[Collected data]
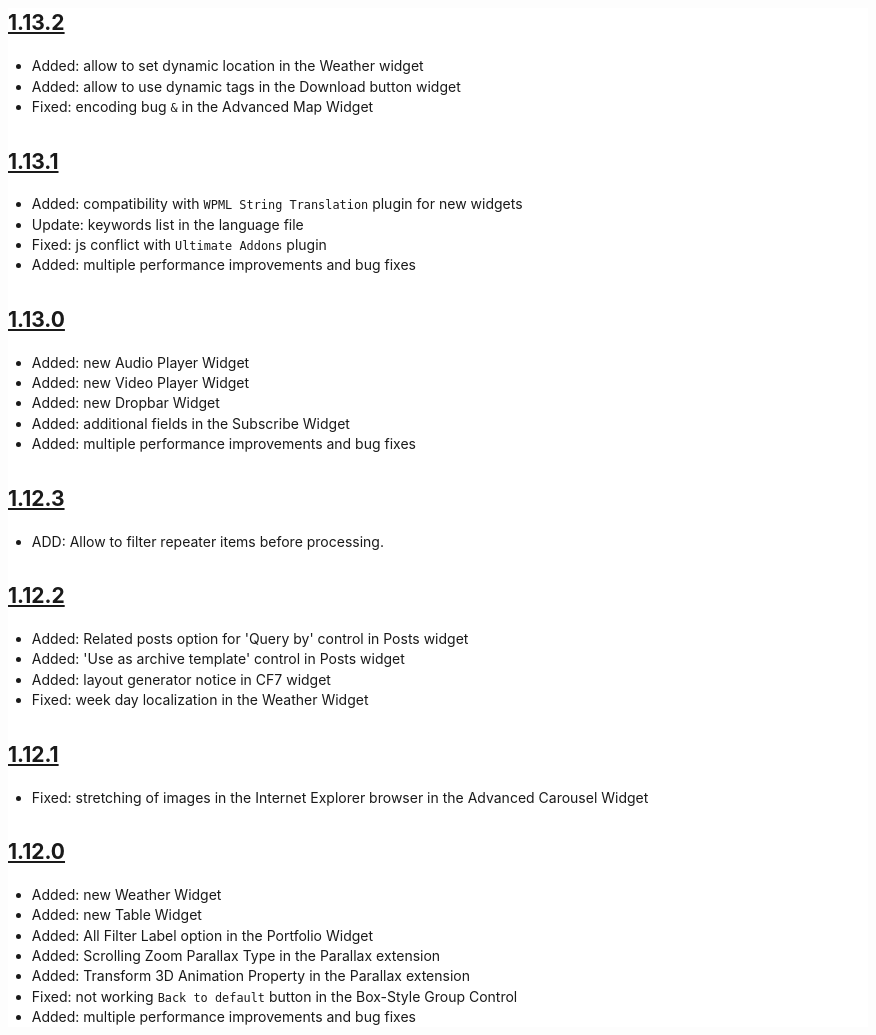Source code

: ## [1.13.2](https://github.com/ZemezLab/jet-elements/archive/1.13.2.zip)
* Added: allow to set dynamic location in the Weather widget
* Added: allow to use dynamic tags in the Download button widget
* Fixed: encoding bug `&` in the Advanced Map Widget

## [1.13.1](https://github.com/ZemezLab/jet-elements/archive/1.13.1.zip)
* Added: compatibility with `WPML String Translation` plugin for new widgets
* Update: keywords list in the language file
* Fixed: js conflict with `Ultimate Addons` plugin
* Added: multiple performance improvements and bug fixes

## [1.13.0](https://github.com/ZemezLab/jet-elements/archive/1.13.0.zip)
* Added: new Audio Player Widget
* Added: new Video Player Widget
* Added: new Dropbar Widget
* Added: additional fields in the Subscribe Widget
* Added: multiple performance improvements and bug fixes

## [1.12.3](https://github.com/ZemezLab/jet-elements/archive/1.12.3.zip)
* ADD: Allow to filter repeater items before processing.

## [1.12.2](https://github.com/ZemezLab/jet-elements/archive/1.12.2.zip)
* Added: Related posts option for 'Query by' control in Posts widget
* Added: 'Use as archive template' control in Posts widget
* Added: layout generator notice in CF7 widget
* Fixed: week day localization in the Weather Widget

## [1.12.1](https://github.com/ZemezLab/jet-elements/archive/1.12.1.zip)
* Fixed: stretching of images in the Internet Explorer browser in the Advanced Carousel Widget

## [1.12.0](https://github.com/ZemezLab/jet-elements/archive/1.12.0.zip)
* Added: new Weather Widget
* Added: new Table Widget
* Added: All Filter Label option in the Portfolio Widget
* Added: Scrolling Zoom Parallax Type in the Parallax extension
* Added: Transform 3D Animation Property in the Parallax extension
* Fixed: not working `Back to default` button in the Box-Style Group Control
* Added: multiple performance improvements and bug fixes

◆ **What this task involves**
From the line containing "in CF7 widget" to the last line of the data above, copy each line exactly and add nothing.

◆ **Solved exercise**
* Added: layout generator notice in CF7 widget
* Fixed: week day localization in the Weather Widget

## [1.12.1](https://github.com/ZemezLab/jet-elements/archive/1.12.1.zip)
* Fixed: stretching of images in the Internet Explorer browser in the Advanced Carousel Widget

## [1.12.0](https://github.com/ZemezLab/jet-elements/archive/1.12.0.zip)
* Added: new Weather Widget
* Added: new Table Widget
* Added: All Filter Label option in the Portfolio Widget
* Added: Scrolling Zoom Parallax Type in the Parallax extension
* Added: Transform 3D Animation Property in the Parallax extension
* Fixed: not working `Back to default` button in the Box-Style Group Control
* Added: multiple performance improvements and bug fixes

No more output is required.